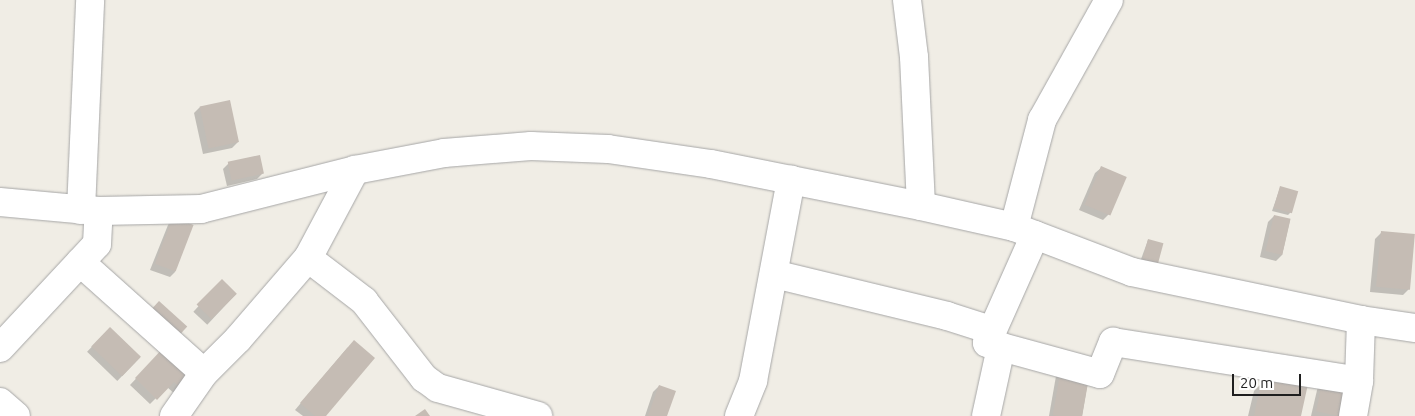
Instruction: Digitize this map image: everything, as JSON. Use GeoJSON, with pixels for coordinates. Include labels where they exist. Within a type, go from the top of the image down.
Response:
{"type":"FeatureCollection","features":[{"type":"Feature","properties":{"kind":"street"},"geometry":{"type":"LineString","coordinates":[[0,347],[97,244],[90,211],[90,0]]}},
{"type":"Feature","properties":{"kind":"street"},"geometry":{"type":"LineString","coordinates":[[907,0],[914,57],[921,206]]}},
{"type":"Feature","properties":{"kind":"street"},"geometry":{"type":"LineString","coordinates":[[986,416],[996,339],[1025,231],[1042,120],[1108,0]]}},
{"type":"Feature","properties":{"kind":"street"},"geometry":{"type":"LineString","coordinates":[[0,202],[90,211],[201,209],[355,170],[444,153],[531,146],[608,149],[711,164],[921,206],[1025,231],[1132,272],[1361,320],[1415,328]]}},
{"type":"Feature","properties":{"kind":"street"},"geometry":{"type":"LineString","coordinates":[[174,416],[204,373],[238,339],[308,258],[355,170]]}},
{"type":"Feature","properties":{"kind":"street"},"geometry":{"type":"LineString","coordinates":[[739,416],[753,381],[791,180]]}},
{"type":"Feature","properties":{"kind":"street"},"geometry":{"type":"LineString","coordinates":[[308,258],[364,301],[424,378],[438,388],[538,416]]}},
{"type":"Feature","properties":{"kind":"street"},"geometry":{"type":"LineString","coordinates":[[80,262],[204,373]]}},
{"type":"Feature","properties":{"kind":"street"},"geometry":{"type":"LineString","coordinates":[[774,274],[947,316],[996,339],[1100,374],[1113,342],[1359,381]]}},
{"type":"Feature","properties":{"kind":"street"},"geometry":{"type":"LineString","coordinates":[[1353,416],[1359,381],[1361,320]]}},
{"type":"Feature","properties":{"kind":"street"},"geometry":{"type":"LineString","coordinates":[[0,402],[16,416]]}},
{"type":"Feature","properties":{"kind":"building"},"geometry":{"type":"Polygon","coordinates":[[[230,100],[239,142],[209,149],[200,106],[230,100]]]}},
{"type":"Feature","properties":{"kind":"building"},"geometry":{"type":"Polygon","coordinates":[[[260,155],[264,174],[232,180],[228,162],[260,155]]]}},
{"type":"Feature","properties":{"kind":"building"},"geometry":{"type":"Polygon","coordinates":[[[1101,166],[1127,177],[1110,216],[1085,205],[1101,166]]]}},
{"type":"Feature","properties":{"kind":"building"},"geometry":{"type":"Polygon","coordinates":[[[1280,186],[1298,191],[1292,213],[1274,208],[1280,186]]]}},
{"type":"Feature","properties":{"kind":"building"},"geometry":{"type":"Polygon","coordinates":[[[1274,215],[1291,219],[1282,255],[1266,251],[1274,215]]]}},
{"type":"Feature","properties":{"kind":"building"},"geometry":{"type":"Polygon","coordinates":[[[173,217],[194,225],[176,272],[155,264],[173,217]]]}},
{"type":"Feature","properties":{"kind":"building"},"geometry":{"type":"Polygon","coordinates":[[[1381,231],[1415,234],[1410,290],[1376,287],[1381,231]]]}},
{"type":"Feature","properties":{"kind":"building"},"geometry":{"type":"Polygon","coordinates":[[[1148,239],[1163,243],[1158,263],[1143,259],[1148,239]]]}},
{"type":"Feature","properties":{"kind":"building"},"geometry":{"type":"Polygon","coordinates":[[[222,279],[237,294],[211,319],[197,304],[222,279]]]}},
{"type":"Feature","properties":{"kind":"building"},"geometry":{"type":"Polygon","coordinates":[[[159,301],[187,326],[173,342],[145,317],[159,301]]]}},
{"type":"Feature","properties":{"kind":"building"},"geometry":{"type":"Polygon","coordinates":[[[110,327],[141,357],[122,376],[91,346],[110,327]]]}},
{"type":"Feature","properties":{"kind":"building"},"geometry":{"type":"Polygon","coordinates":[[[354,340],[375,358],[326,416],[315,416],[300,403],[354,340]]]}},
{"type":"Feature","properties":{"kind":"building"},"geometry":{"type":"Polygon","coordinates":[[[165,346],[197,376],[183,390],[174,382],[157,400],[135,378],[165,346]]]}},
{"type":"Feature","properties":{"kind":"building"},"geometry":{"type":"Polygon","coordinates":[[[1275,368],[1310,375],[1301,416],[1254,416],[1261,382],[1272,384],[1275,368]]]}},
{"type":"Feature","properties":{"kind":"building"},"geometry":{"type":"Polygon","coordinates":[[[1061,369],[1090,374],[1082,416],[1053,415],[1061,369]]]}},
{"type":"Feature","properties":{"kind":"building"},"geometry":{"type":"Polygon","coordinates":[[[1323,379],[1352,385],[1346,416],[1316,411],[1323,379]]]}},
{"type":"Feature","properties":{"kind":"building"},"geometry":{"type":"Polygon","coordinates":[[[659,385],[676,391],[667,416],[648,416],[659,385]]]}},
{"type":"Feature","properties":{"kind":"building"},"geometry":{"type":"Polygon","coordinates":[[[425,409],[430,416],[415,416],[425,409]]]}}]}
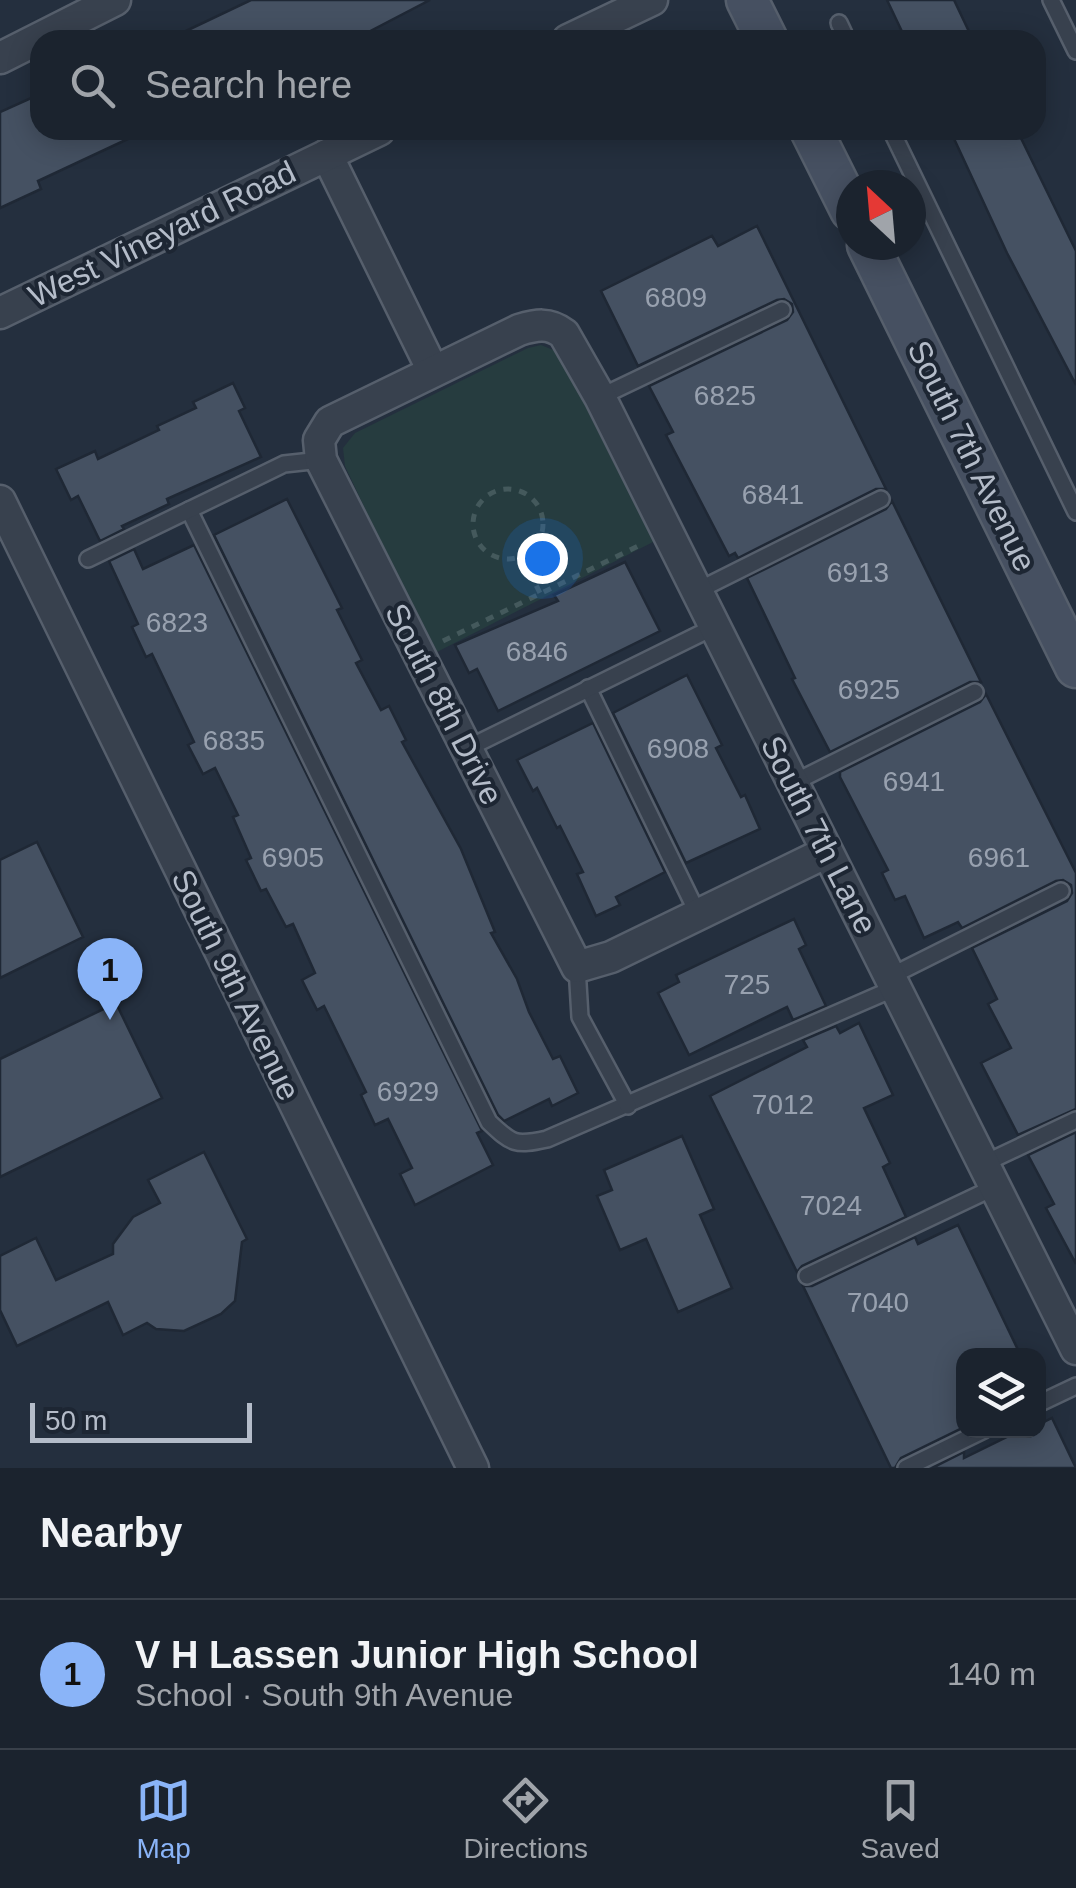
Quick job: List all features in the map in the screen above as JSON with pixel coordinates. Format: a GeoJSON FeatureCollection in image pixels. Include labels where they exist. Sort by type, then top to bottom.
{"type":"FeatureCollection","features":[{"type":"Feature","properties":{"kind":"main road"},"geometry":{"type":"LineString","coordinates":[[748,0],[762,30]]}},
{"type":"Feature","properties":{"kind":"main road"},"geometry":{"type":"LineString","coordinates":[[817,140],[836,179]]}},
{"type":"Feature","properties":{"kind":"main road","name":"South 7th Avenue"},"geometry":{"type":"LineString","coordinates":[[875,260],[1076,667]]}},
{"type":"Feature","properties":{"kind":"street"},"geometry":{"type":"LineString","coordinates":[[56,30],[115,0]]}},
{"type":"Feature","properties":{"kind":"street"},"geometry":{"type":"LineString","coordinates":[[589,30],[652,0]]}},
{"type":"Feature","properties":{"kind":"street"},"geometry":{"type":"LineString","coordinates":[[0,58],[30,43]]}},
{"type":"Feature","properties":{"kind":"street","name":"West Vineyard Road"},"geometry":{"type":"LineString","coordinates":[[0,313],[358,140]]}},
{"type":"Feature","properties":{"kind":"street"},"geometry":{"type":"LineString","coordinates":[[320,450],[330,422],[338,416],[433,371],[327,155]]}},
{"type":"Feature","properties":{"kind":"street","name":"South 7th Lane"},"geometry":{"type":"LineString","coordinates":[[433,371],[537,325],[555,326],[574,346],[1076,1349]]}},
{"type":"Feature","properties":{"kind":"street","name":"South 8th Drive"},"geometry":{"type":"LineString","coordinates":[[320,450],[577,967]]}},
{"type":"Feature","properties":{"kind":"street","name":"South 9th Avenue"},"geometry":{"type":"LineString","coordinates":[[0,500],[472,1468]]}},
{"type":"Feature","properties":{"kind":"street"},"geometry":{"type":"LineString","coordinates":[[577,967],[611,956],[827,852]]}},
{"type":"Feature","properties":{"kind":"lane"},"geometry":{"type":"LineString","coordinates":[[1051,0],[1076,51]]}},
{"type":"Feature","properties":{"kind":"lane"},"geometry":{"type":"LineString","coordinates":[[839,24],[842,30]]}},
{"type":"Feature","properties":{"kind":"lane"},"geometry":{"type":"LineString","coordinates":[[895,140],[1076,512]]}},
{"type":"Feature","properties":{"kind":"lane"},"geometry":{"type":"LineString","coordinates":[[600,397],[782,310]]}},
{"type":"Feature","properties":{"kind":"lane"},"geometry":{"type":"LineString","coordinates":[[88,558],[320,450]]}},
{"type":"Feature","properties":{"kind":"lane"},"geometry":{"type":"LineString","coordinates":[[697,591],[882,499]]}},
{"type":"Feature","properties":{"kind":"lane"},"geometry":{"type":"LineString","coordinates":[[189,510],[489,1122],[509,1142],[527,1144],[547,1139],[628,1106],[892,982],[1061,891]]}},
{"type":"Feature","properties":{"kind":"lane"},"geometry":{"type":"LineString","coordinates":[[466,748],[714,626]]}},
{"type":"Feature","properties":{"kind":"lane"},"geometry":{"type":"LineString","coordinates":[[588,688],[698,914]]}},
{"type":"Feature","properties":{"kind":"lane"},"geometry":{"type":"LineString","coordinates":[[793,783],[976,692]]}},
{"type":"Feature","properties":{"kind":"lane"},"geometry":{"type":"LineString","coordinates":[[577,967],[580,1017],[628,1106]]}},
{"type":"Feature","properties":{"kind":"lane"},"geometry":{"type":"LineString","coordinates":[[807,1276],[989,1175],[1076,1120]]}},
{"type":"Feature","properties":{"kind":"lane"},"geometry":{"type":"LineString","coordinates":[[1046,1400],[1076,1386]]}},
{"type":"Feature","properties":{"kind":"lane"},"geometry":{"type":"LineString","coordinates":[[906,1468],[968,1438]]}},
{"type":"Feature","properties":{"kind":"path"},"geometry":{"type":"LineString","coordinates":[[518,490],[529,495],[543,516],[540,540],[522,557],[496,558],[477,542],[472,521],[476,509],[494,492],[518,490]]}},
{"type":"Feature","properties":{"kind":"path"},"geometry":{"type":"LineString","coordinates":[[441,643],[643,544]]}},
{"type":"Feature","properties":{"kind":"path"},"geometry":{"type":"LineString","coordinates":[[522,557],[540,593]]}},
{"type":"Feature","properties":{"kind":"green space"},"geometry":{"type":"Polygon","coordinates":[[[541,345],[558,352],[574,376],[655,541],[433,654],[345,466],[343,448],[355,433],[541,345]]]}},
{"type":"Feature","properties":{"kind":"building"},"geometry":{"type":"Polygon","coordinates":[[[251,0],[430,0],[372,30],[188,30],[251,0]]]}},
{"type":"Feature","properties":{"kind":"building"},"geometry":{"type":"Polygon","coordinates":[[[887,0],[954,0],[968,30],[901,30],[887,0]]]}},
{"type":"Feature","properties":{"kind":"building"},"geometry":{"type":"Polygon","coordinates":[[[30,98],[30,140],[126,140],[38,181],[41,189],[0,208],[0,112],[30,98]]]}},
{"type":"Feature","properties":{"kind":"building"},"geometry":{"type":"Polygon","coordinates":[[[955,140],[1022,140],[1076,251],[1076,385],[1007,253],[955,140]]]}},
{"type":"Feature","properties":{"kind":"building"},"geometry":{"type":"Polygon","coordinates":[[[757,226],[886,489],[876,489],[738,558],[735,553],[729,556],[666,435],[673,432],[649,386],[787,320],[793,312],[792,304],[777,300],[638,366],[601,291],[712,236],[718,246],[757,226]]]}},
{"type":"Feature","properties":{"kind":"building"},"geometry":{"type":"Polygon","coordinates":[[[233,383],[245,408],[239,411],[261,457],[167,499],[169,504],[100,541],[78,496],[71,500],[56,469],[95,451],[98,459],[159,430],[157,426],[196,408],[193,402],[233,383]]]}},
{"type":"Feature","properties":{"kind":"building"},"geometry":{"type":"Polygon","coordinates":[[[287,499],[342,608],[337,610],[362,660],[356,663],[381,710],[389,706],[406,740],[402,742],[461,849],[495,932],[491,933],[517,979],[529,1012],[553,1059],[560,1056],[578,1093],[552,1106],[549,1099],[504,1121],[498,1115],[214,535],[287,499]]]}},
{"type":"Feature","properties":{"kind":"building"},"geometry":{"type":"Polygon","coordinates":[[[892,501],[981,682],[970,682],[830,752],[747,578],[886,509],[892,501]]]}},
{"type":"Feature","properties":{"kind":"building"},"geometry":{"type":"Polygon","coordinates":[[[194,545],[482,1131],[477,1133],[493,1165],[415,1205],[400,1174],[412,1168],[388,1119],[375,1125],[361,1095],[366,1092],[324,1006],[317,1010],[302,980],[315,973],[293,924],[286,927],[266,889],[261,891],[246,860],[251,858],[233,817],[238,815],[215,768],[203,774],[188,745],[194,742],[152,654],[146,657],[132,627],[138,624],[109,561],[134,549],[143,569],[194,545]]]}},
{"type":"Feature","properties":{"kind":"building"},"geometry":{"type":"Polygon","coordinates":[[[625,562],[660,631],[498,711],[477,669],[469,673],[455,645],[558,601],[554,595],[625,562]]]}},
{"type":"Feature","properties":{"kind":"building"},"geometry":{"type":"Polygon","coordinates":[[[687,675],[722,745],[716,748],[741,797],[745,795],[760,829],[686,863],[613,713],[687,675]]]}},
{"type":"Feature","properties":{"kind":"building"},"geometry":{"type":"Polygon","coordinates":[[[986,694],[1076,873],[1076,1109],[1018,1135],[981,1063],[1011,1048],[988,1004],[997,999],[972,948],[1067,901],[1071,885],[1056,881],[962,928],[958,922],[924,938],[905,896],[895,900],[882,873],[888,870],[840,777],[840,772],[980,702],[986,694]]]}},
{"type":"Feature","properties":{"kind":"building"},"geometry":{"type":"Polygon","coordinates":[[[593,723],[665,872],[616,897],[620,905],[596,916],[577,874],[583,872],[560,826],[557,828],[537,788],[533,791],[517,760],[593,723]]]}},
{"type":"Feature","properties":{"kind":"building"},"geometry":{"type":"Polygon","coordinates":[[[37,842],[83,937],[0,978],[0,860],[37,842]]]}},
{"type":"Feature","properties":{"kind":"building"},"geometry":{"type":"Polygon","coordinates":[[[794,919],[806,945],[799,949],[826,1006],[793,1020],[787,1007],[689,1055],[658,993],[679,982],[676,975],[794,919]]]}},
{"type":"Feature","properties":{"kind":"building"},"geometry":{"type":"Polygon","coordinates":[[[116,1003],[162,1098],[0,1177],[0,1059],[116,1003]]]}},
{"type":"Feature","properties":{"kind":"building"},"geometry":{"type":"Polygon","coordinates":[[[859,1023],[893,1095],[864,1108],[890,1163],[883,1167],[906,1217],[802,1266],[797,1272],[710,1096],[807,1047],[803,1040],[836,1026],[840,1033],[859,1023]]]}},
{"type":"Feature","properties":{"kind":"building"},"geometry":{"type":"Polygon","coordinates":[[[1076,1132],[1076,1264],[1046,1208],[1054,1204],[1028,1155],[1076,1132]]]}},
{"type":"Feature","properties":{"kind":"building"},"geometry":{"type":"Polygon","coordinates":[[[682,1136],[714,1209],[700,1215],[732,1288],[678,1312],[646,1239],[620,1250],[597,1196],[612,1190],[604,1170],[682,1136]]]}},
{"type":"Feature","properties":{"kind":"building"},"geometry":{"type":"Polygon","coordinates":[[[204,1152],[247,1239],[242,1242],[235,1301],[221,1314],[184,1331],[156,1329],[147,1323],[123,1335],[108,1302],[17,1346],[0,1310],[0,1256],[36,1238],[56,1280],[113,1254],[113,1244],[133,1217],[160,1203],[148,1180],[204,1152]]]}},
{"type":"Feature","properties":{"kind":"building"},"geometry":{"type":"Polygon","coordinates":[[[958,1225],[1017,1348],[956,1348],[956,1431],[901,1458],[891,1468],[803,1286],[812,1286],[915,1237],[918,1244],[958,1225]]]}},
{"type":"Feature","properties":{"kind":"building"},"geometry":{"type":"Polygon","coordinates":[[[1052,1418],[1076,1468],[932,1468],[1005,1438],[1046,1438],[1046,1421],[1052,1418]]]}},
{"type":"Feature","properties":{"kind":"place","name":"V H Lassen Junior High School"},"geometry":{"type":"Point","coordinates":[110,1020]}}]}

====

* **The problem**: Search the material above for the word "Avenue", then copy each line that holds it.

* **Completed exercise**:
{"type":"Feature","properties":{"kind":"main road","name":"South 7th Avenue"},"geometry":{"type":"LineString","coordinates":[[875,260],[1076,667]]}},
{"type":"Feature","properties":{"kind":"street","name":"South 9th Avenue"},"geometry":{"type":"LineString","coordinates":[[0,500],[472,1468]]}},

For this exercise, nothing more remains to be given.